Steve Kaplan

Personal information
- Nationality: American / Israeli
- Listed height: 6 ft 6 in (1.98 m)

Career information
- High school: Collingswood (Collingswood, New Jersey)
- College: Rutgers (1969–1972)
- NBA draft: 1972: undrafted
- Position: Small forward

Career history
- ?–?: Hapoel Ramat Gan

Career highlights
- As player: 5× Israeli Premier League Top Scorer (1974–1978);

= Steve Kaplan (basketball) =

American-Israeli basketball player

Steven Mark Kaplan (סטיב קפלן) is an American-Israeli former basketball player and coach. Kaplan played 14 seasons in the Israel Basketball Premier League. He played the forward position. He is 8th all-time in career points in the league.

==Early and personal life==
Kaplan is Jewish, and has dual American-Israeli citizenship. He grew up in Collingswood, New Jersey and played prep basketball at Collingswood High School. He is 6 ft 6 in tall. He served in the Israel Defense Forces, moved to Ramat Gan, Israel, and is married to Israeli-born Irit Kaplan.
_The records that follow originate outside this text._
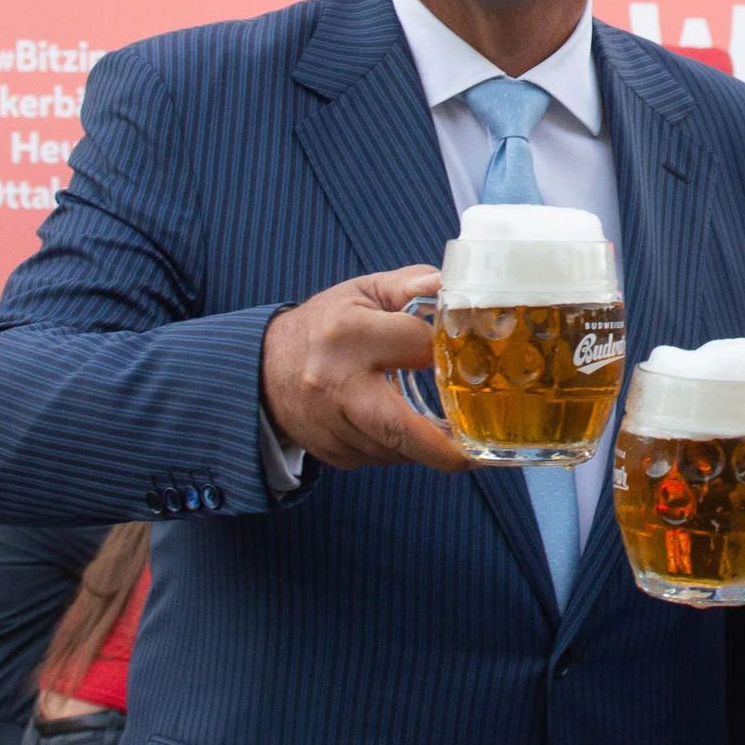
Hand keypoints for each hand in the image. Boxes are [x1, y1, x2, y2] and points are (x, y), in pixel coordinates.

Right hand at [258, 265, 466, 471]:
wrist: (263, 365)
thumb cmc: (326, 324)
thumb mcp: (365, 292)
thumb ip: (413, 286)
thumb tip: (455, 287)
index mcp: (349, 334)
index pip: (419, 347)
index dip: (449, 351)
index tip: (471, 356)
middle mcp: (335, 384)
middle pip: (399, 428)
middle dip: (447, 448)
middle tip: (480, 451)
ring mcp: (328, 424)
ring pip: (395, 449)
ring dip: (425, 442)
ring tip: (448, 430)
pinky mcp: (330, 452)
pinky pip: (378, 458)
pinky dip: (400, 448)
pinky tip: (407, 428)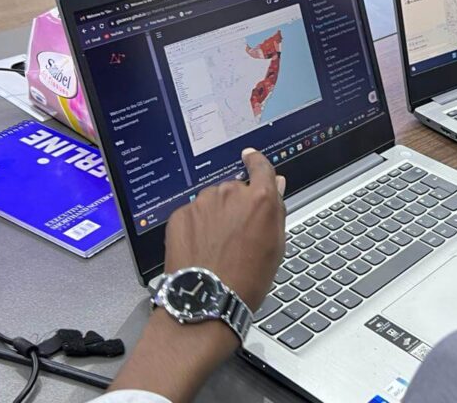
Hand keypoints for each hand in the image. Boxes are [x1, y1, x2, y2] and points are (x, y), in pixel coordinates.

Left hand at [108, 148, 285, 401]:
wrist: (207, 300)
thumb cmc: (248, 279)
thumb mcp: (275, 245)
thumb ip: (275, 210)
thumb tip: (276, 186)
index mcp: (260, 199)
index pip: (260, 166)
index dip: (256, 161)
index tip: (251, 157)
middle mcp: (230, 193)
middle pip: (235, 189)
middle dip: (236, 204)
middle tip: (237, 233)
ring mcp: (202, 203)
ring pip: (212, 201)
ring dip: (215, 215)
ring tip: (217, 246)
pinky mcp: (181, 215)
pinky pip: (193, 213)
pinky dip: (197, 226)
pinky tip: (201, 249)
His son Tom Kaplan played for the Israel 17-under national basketball team, and attended Monmouth University.

==Basketball career==
Kaplan played basketball for Team USA in the 1969 Maccabiah Games winning a silver medal alongside Ronald Green, Jack Langer, and Neal Walk, and for Team Israel in the 1977 Maccabiah Games.
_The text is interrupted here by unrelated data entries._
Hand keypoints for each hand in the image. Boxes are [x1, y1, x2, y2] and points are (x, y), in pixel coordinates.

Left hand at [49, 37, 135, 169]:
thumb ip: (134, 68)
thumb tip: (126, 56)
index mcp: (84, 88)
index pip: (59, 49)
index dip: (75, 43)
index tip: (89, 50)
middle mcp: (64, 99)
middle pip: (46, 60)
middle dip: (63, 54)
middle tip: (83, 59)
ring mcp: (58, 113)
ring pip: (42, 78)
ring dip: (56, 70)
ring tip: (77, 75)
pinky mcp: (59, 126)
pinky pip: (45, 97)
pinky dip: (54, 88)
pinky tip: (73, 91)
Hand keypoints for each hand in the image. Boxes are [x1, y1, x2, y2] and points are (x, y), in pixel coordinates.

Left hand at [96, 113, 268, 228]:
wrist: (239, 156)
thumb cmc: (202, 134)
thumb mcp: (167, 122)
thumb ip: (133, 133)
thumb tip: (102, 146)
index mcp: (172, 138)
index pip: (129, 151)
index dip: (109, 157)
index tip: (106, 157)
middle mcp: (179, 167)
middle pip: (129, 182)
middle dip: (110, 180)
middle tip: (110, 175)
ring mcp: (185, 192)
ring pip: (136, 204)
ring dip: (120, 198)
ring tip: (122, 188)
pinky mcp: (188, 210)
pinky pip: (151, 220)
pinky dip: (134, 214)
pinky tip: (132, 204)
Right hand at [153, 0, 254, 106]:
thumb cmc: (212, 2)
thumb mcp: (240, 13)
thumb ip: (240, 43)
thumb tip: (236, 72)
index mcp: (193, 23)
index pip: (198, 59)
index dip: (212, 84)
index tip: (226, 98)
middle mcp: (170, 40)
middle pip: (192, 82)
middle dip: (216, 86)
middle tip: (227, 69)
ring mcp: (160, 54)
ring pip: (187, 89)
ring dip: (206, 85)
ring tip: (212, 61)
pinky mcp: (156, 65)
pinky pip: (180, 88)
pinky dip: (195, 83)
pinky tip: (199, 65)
He attended Rutgers University-New Brunswick ('72). Kaplan was captain of the Rutgers basketball team in his senior year. In his Rutgers career, he averaged 16.4 points and 7.6 rebounds per game, with a 48.2 field goal percentage and an 88.8 free throw percentage (the second-highest in school history). His .927 free throw percentage in 1989–90 is the highest in Rutgers history.

Kaplan played 14 seasons of professional basketball in Israel with Hapoel Ramat Gan, in the Israel Basketball Premier League. He is 8th all-time in career points in the league, with 5,913.

He also played on the Israeli national basketball team, and competed in EuroBasket 1979, in which the Israeli national team won the silver medal, its greatest achievement of all time.

After his basketball career, Kaplan became the director of logistics for a chemical company.